→ **Provided data**
• • • •

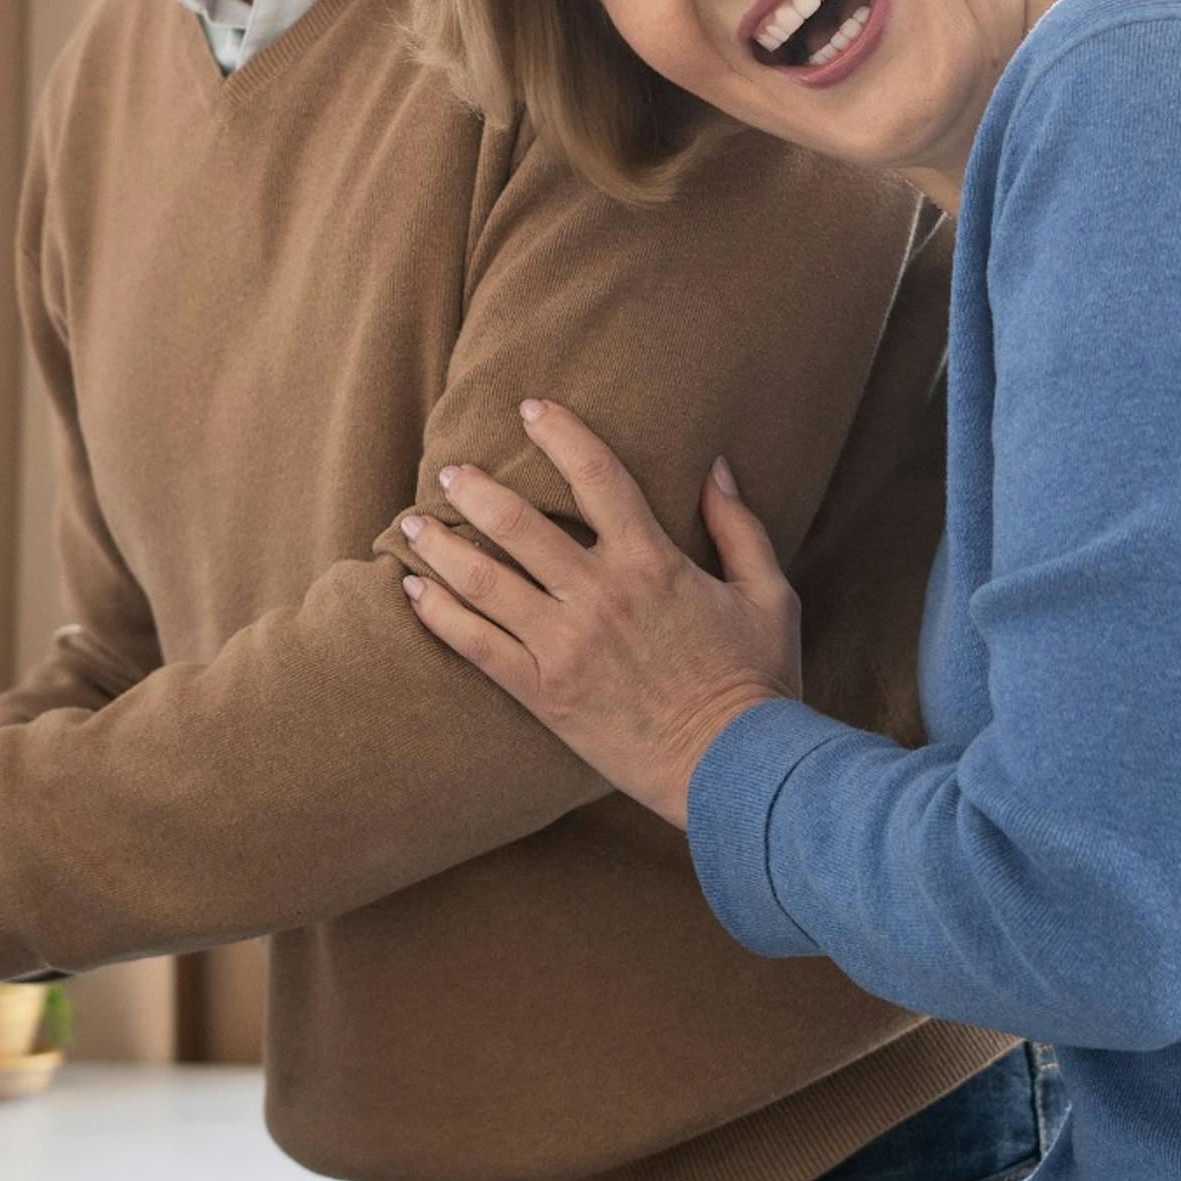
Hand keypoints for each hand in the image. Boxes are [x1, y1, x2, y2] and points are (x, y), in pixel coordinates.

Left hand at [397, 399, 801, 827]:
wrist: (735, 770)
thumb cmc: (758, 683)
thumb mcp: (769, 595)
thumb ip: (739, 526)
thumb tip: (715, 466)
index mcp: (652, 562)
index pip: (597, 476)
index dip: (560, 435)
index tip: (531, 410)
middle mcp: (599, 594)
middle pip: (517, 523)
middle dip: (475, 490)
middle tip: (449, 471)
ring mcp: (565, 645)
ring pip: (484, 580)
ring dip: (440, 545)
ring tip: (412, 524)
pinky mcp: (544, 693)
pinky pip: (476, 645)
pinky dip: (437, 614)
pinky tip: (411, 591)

• • • •

→ **Activity**
Write out, without alteration, the line that contains "thumb tip: (715, 466)" and all subsequent lines down to the end of the data above.

→ **Task output**
thumb tip: (715, 466)
index mcp: (652, 562)
index pip: (597, 476)
index dip: (560, 435)
index tip: (531, 410)
middle mcp: (599, 594)
middle pip: (517, 523)
middle dip: (475, 490)
middle tip: (449, 471)
ring mcp: (565, 645)
ring pip: (484, 580)
ring dip: (440, 545)
ring tip: (412, 524)
pinky mcp: (544, 693)
pinky pip: (476, 645)
pinky dip: (437, 614)
pinky tip: (411, 591)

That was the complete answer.